Monica told me, “I'm practicing my spoken word for Daddy's present.”

“Really?”

“I'm going to be a poem writer when I get bigger. Want to hear it?”

“Sure.”

She jumped up, did a cartwheel, then ran to the middle of the room. “I
love
my daddy when he works so long it makes me saddy call him on the phone—”

“Whoa, whoa. Slow down, Monica.”

“Now I'll have to start
allll
over again.” She took a deep breath. “Call him on the phone. When he's gone too long. Always wish he were near. Wish he were here. I
love
my daddy.”

Tommie and I applauded. Monica smiled and went back to doing her cartwheels.

Tommie's phone rang. She was busy doing cartwheels and backbends with the kid, so I answered. It was Womack calling.

He said that the woman out front was looking for Livvy.

A hand went to my hip and I raised a brow. “Looking for Livvy?”

“She was asking questions.”

“Like?”

“If that was where she lived, then wanted to know if I knew who lived in your building.”
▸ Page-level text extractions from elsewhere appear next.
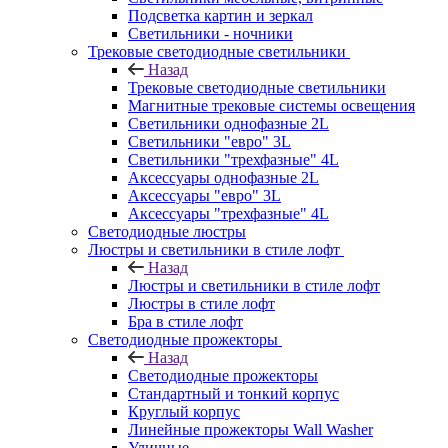
Подсветка картин и зеркал
Светильники - ночники
Трековые светодиодные светильники
Назад
Трековые светодиодные светильники
Магнитные трековые системы освещения
Светильники однофазные 2L
Светильники "евро" 3L
Светильники "трехфазные" 4L
Аксессуары однофазные 2L
Аксессуары "евро" 3L
Аксессуары "трехфазные" 4L
Светодиодные люстры
Люстры и светильники в стиле лофт
Назад
Люстры и светильники в стиле лофт
Люстры в стиле лофт
Бра в стиле лофт
Светодиодные прожекторы
Назад
Светодиодные прожекторы
Стандартный и тонкий корпус
Круглый корпус
Линейные прожекторы Wall Washer
Уличные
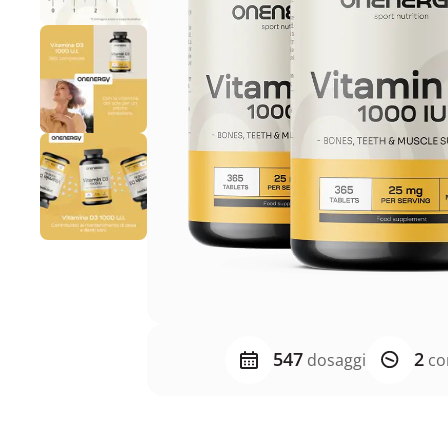
547
2
dosaggi
co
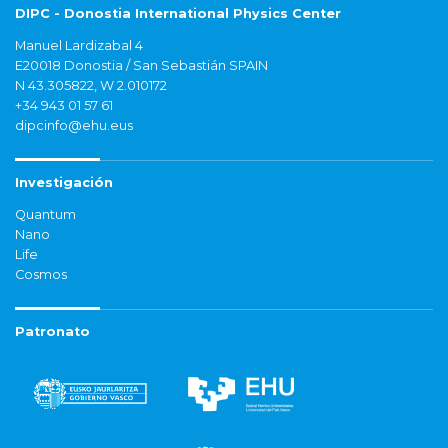
DIPC - Donostia International Physics Center
Manuel Lardizabal 4
E20018 Donostia / San Sebastián SPAIN
N 43.305822, W 2.010172
+34 943 01 57 61
dipcinfo@ehu.eus
Investigación
Quantum
Nano
Life
Cosmos
Patronato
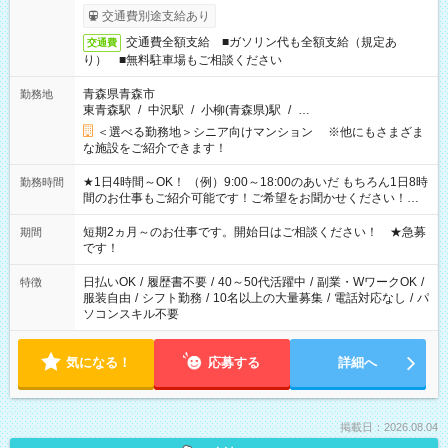
交通費別途支給あり
交通費全額支給 ■ガソリン代も全額支給（規定あ
交通費
り） ■無料駐車場もご相談ください
青森県青森市
勤務地
東青森駅
/
中沢駅
/
小柳(青森県)駅
/
…
＜選べる勤務地＞シニア向けマンション ※他にもさまざま
な施設をご紹介できます！
★1日4時間～OK！ （例）9:00～18:00のあいだ もちろん1日8時
勤務時間
間のお仕事もご紹介可能です！ご希望をお聞かせください！★
家庭の都合でお休みが必要な場合も遠慮なくご相談ください。
※週最低15時間以上の勤務が必要です
短期2ヵ月～のお仕事です。開始日はご相談ください！ ★急募
期間
です！
日払いOK
/
履歴書不要
/
40～50代活躍中
/
副業・WワークOK
/
特徴
服装自由
/
シフト勤務
/
10名以上の大量募集
/
電話対応なし
/
パ
ソコンスキル不要
気になる！
応募する
詳細へ
掲載日：2026.08.04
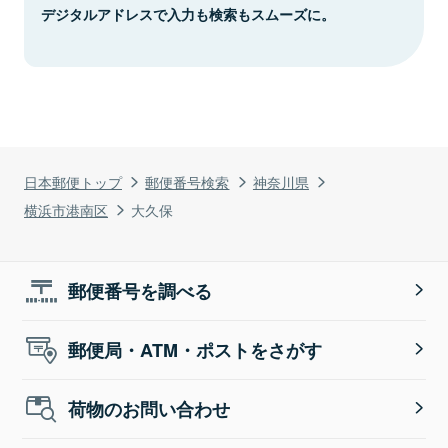
デジタルアドレスで入力も検索もスムーズに。
日本郵便トップ
郵便番号検索
神奈川県
横浜市港南区
大久保
郵便番号を調べる
郵便局・ATM・ポストをさがす
荷物のお問い合わせ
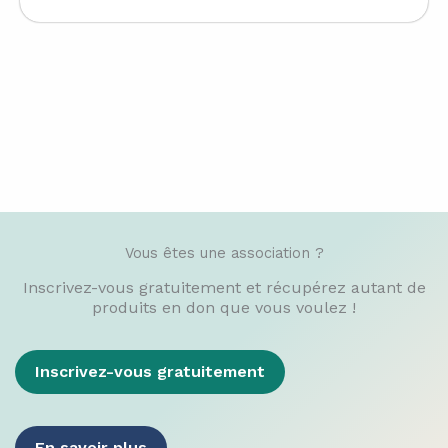
Vous êtes une association ?​
Inscrivez-vous gratuitement et récupérez autant de
produits en don que vous voulez !
Inscrivez-vous gratuitement
En savoir plus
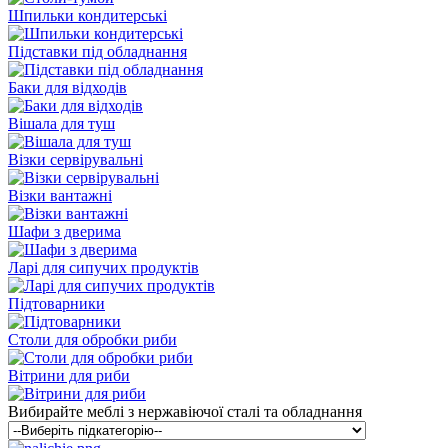
Шпильки кондитерські
Підставки під обладнання
Баки для відходів
Вішала для туш
Візки сервірувальні
Візки вантажні
Шафи з дверима
Ларі для сипучих продуктів
Підтоварники
Столи для обробки риби
Вітрини для риби
Вибирайте меблі з нержавіючої сталі та обладнання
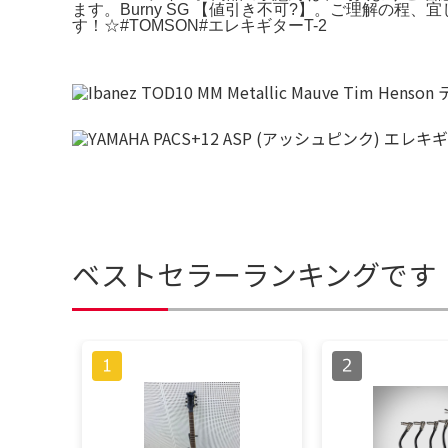
ます。Burny SG 【値引き不可?】。ご理解の程、宜しく
す！☆#TOMSON#エレキギターT-2
ベストセラーランキングです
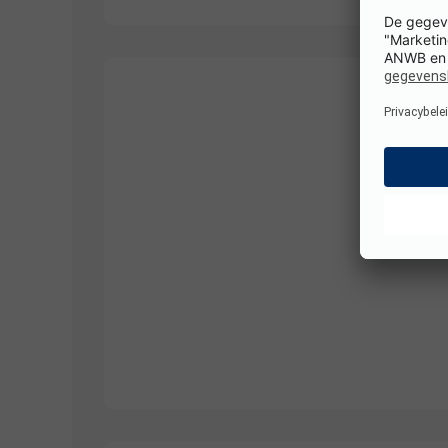
1/
10
1/
8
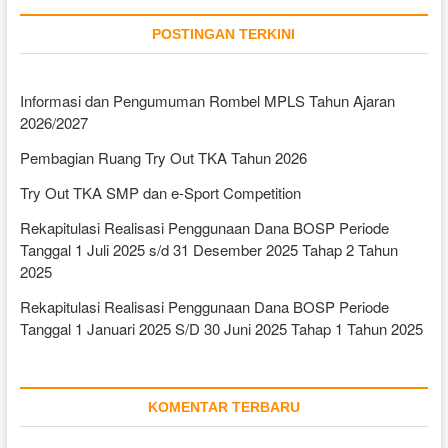
POSTINGAN TERKINI
Informasi dan Pengumuman Rombel MPLS Tahun Ajaran
2026/2027
Pembagian Ruang Try Out TKA Tahun 2026
Try Out TKA SMP dan e-Sport Competition
Rekapitulasi Realisasi Penggunaan Dana BOSP Periode
Tanggal 1 Juli 2025 s/d 31 Desember 2025 Tahap 2 Tahun
2025
Rekapitulasi Realisasi Penggunaan Dana BOSP Periode
Tanggal 1 Januari 2025 S/D 30 Juni 2025 Tahap 1 Tahun 2025
KOMENTAR TERBARU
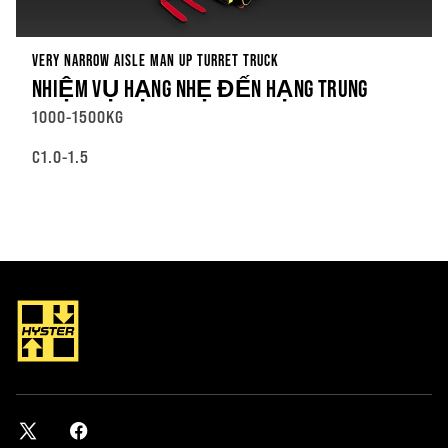
VERY NARROW AISLE MAN UP TURRET TRUCK
NHIỆM VỤ HẠNG NHẸ ĐẾN HẠNG TRUNG
1000-1500KG
C1.0-1.5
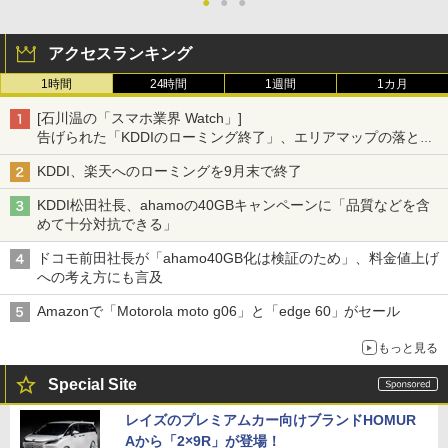
●
●
●
アクセスランキング
1時間
24時間
1週間
1カ月
[石川温の「スマホ業界 Watch」]
告げられた「KDDIのローミング終了」、エリアマップの落とし
穴と楽天モバイルの課題
KDDI、楽天へのローミングを9月末で終了
KDDI松田社長、ahamoの40GBキャンペーンに「品質などを含
めて十分対抗できる」
ドコモ前田社長が「ahamo40GB化は検証のため」、料金値上げ
への考え方にも言及
Amazonで「Motorola moto g06」と「edge 60」がセール
もっと見る
Special Site
レイズのプレミアムカー向けブランドHOMUR
Aから「2×9R」が登場！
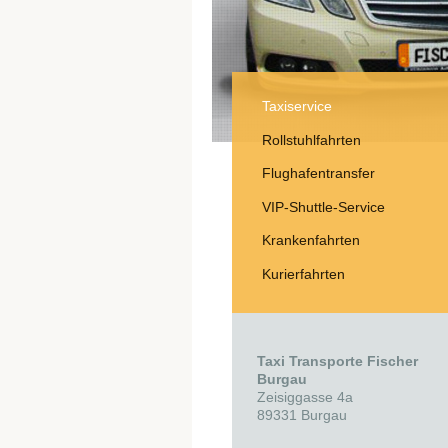
Taxiservice
Rollstuhlfahrten
Flughafentransfer
VIP-Shuttle-Service
Krankenfahrten
Kurierfahrten
Taxi Transporte Fischer
Burgau
Zeisiggasse 4a
89331
Burgau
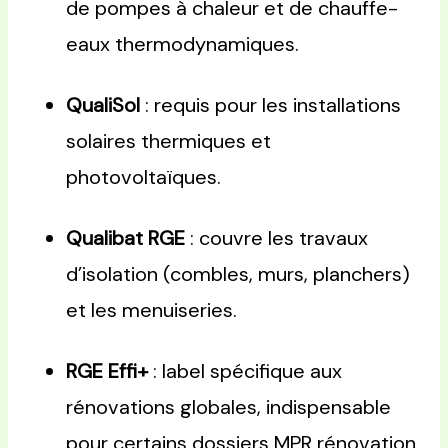
de pompes à chaleur et de chauffe-
eaux thermodynamiques.
QualiSol
: requis pour les installations
solaires thermiques et
photovoltaïques.
Qualibat RGE
: couvre les travaux
d’isolation (combles, murs, planchers)
et les menuiseries.
RGE Effi+
: label spécifique aux
rénovations globales, indispensable
pour certains dossiers MPR rénovation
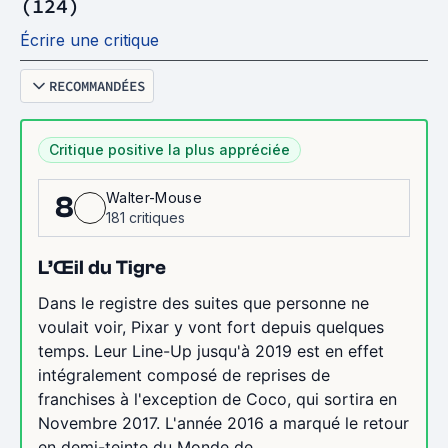
(124)
Écrire une critique
RECOMMANDÉES
Critique positive la plus appréciée
Walter-Mouse
8
181 critiques
L’Œil du Tigre
Dans le registre des suites que personne ne
voulait voir, Pixar y vont fort depuis quelques
temps. Leur Line-Up jusqu'à 2019 est en effet
intégralement composé de reprises de
franchises à l'exception de Coco, qui sortira en
Novembre 2017. L'année 2016 a marqué le retour
en demi-teinte du Monde de...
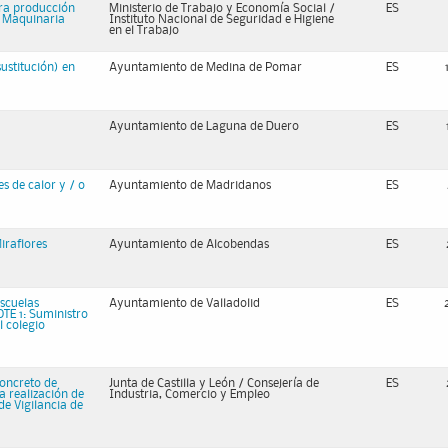
ara producción
Ministerio de Trabajo y Economía Social /
ES
e Maquinaria
Instituto Nacional de Seguridad e Higiene
en el Trabajo
ustitución) en
Ayuntamiento de Medina de Pomar
ES
Ayuntamiento de Laguna de Duero
ES
s de calor y / o
Ayuntamiento de Madridanos
ES
iraflores
Ayuntamiento de Alcobendas
ES
escuelas
Ayuntamiento de Valladolid
ES
OTE 1: Suministro
l colegio
oncreto de
Junta de Castilla y León / Consejería de
ES
 realización de
Industria, Comercio y Empleo
de Vigilancia de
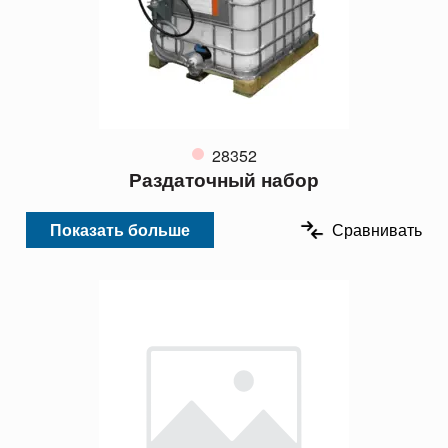
28352
Раздаточный набор
Показать больше
Сравнивать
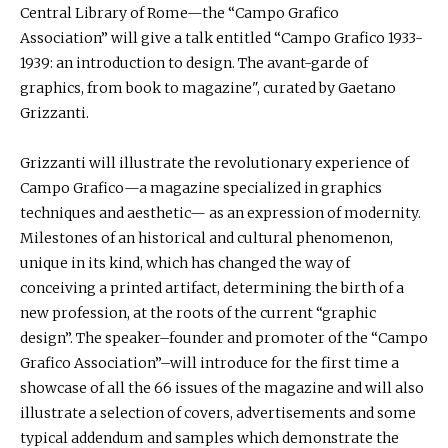
Central Library of Rome—the “Campo Grafico
Association” will give a talk entitled “Campo Grafico 1933-
1939: an introduction to design. The avant-garde of
graphics, from book to magazine", curated by Gaetano
Grizzanti.
Grizzanti will illustrate the revolutionary experience of
Campo Grafico—a magazine specialized in graphics
techniques and aesthetic— as an expression of modernity.
Milestones of an historical and cultural phenomenon,
unique in its kind, which has changed the way of
conceiving a printed artifact, determining the birth of a
new profession, at the roots of the current “graphic
design”. The speaker–founder and promoter of the “Campo
Grafico Association”–will introduce for the first time a
showcase of all the 66 issues of the magazine and will also
illustrate a selection of covers, advertisements and some
typical addendum and samples which demonstrate the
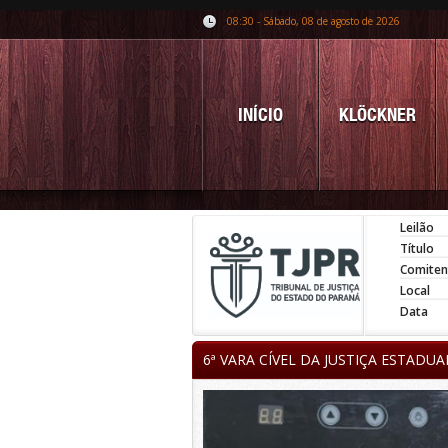
08:30 - Sábado, 08 de agosto de 2026
INÍCIO
KLÖCKNER
Leilão
Título
Comiten
Local
Data
6ª VARA CÍVEL DA JUSTIÇA ESTADU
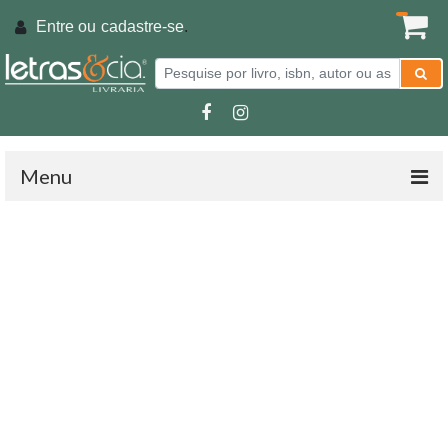
Entre ou
cadastre-se
.
Menu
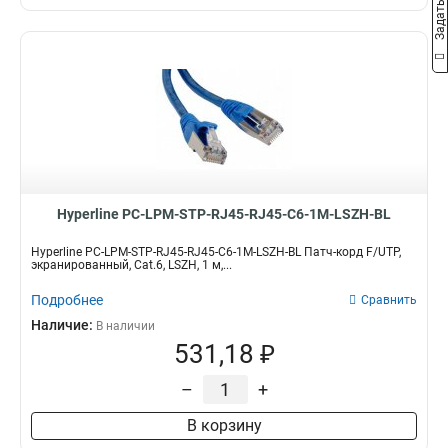
Hyperline PC-LPM-STP-RJ45-RJ45-C6-1M-LSZH-BL
Hyperline PC-LPM-STP-RJ45-RJ45-C6-1M-LSZH-BL Патч-корд F/UTP,
экранированный, Cat.6, LSZH, 1 м,...
Подробнее
Сравнить
Наличие:
В наличии
531,18 ₽
–
+
В корзину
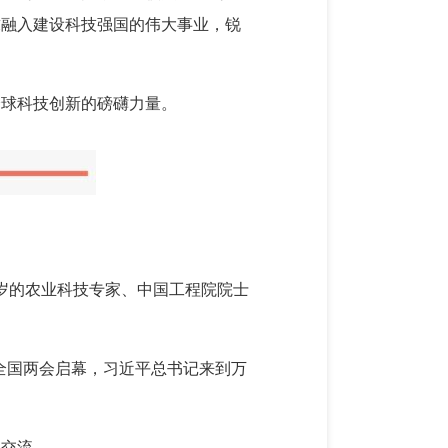
求融入建设科技强国的伟大事业，锐
全球科技创新的磅礴力量。
岁的农业科技专家、中国工程院院士
次全国两会启幕，习近平总书记来到万
场交流。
“Was it somebody from Dermalogica?”

“I backed down with the talking. Something about her . . . Her ass was being too friendly, smiling too much, you know? Didn't wanna say too much, know what I mean?”

“What did she say?”

“After I started asking her a question or two, she got uncomfortable, kinda freaked out, just ran to her car and took off. Frankie, that woman burned rubber like she'd seen a ghost.”

“Thanks, Womack.”

I hung up and told Tommie what that call was all about. Her expression was the same as mine, hoping Tony didn't have a string of paternity suits heading this way.

She took the phone from me and called Livvy's cell phone.